REPUBLIKA.CO.ID, JAKARTA -- Pemerintah mewacanakan untuk mengkonsolidasikan PT Bank Negara Indonesia (Persero) Tbk dengan PT Bank Tabungan Negara (Persero) Tbk. Adanya wacana ini pernah disampaikan Wakil Presiden Maruf Amin pada 25 Agustus 2022.
BNI buka suara mengenai wacana tersebut. Menanggapi hal tersebut, Sekretaris Perusahaan BNI Mucharom mengatakan, perseroan belum mendapatkan arahan tindak lanjut dari pemerintah selaku pemegang saham BNI.
“Terkait wacana akuisisi BTN, dapat kami sampaikan, sampai saat ini hal tersebut belum ada arahan tindak lanjut dari pemegang saham untuk menjadikan aksi korporasi (corporate action),” ujarnya kepada wartawan, Selasa (30/8/2022).
Menurutnya, perseroan selalu mendukung rencana pengembangan bisnis oleh pemerintah dengan mempertimbangkan aspek bisnis untuk memberikan dampak positif terhadap kinerja keuangan, serta dapat memberikan nilai tambah bagi para pemegang saham serta negara.
“Saat ini BNI sedang fokus mengeksekusi agenda corporate transformation yang telah dicanangkan perseroan,” ucapnya. Mucharom menyebut perseroan sedang berfokus pada eksekusi agenda corporate transformation yang telah dirumuskan.
“Saat ini, kami menempatkan prioritas pada optimalisasi kontribusi anak perusahaan. Kami sedang berfokus pada pengembangan beberapa rencana strategis bank digital, securities, dan multifinance,” ucapnya.
Dalam kunjungan kerja Wakil Presiden Ma'ruf Amin ke Pondok Pesantren Teknologi Riau pada 25 Agustus 2022, Wapres menyebut BNI diarahkan mengambil BTN konvensional dan kemudian unit usaha syariah (UUS) BTN diambil oleh PT Bank Syariah Indonesia Tbk (BRIS). Hal itu dilakukan untuk mengkonsolidasikan himpunan bank milik negara (Himbara).
Adapun kejelasan tentang wacana lama untuk menggabungkan BNI dengan BTN itu juga sudah dipertanyakan Komisi VI DPR saat melakukan rapat kerja dengan Menteri BUMN pada 7 Juni 2022.

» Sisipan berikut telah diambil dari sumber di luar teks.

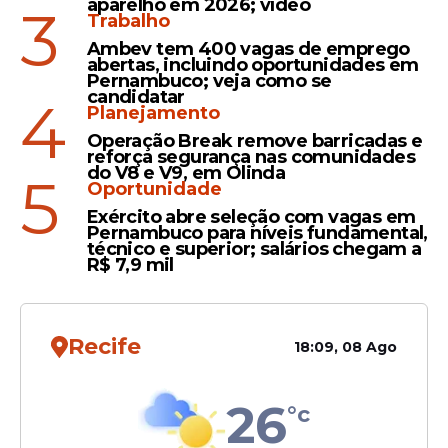
aparelho em 2026; vídeo
3
Trabalho
Ambev tem 400 vagas de emprego
abertas, incluindo oportunidades em
Pernambuco; veja como se
candidatar
4
Planejamento
Operação Break remove barricadas e
reforça segurança nas comunidades
do V8 e V9, em Olinda
5
Oportunidade
Exército abre seleção com vagas em
Pernambuco para níveis fundamental,
técnico e superior; salários chegam a
R$ 7,9 mil
Recife
18:09, 08 Ago
26
°c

Wacana akuisisi BTN oleh BNI sudah muncul sejak lama yakni saat BNI dipimpin oleh Sigit Pramono pada 2005. Namun hal tersebut tidak terealisasi karena banyak aspek yang dipertimbangkan, termasuk budaya karyawan dan nasabah.
Associate Director Pilarmas Investindo Maximilianus Nicodemus berpendapat tidak ada kebutuhan yang mendesak bagi pemerintah untuk menggabungkan BNI dengan BTN. Menurutnya, saat ini kedua bank telah memiliki fokus bisnis yang sangat tepat sehingga dan masih mampu mengoptimalkan bisnis masing-masing.
BTN fokus pada properti, sedangkan itu BNI fokus pada UMKM dan korporasi. Bahkan, BNI juga sedang membesarkan bisnis di luar negeri.“BTN memiliki pangsa pasar sendiri dan BNI juga memiliki pangsa pasar sendiri,” kata Maximilianus, Sabtu (27/8/2022).
Dia berpendapat meski secara permodalan saat ini BTN lebih kecil dibandingkan dengan BNI, tetapi BTN masih cukup baik dapat bersaing dengan bank-bank besar. BTN juga tengah berencana melakukan rights issue yang akan membuat modal mereka bertambah tanpa perlu merger dengan bank BUMN lainnya. “Jadi dari sisi permodalan juga sudah cukup,” kata Maximilianus.
Maximilianus berpendapat rencana penggabungan BNI dengan BTN tidak bisa disamakan dengan penggabungan BNI Syariah, BRI Syariah dan Mandiri Syariah menjadi Bank Syariah Indonesia. Ketiga bank syariah tersebut memiliki porsi yang kecil, sehingga dengan digabungkan akan lebih baik dan dapat mendorong penetrasi bank BUMN di pasar syariah.
Hal tersebut dapat tercapai karena ketiganya mengincar pasar yang sama yaitu ekonomi islam. Adapun kasus BNI dan BTN, keduanya memiliki fokus bisnis yang berbeda.
Menurutnya meski tidak terlalu mendesak digabungkan, mungkin pemerintah memiliki pertimbangan lain untuk menggabungkan kedua bank BUMN tersebut, terdapat nilai-nilai yang menurut pemerintah akan melahirkan bisnis yang baik.
“Tentu akan membuat gabungan kedua perusahaan akan semakin besar, sinergi akan semakin kuat. Tetapi pertanyaanya, seberapa profit dengan penggabungan ini? hanya pemerintah yang bisa menjawab,” ucapnya.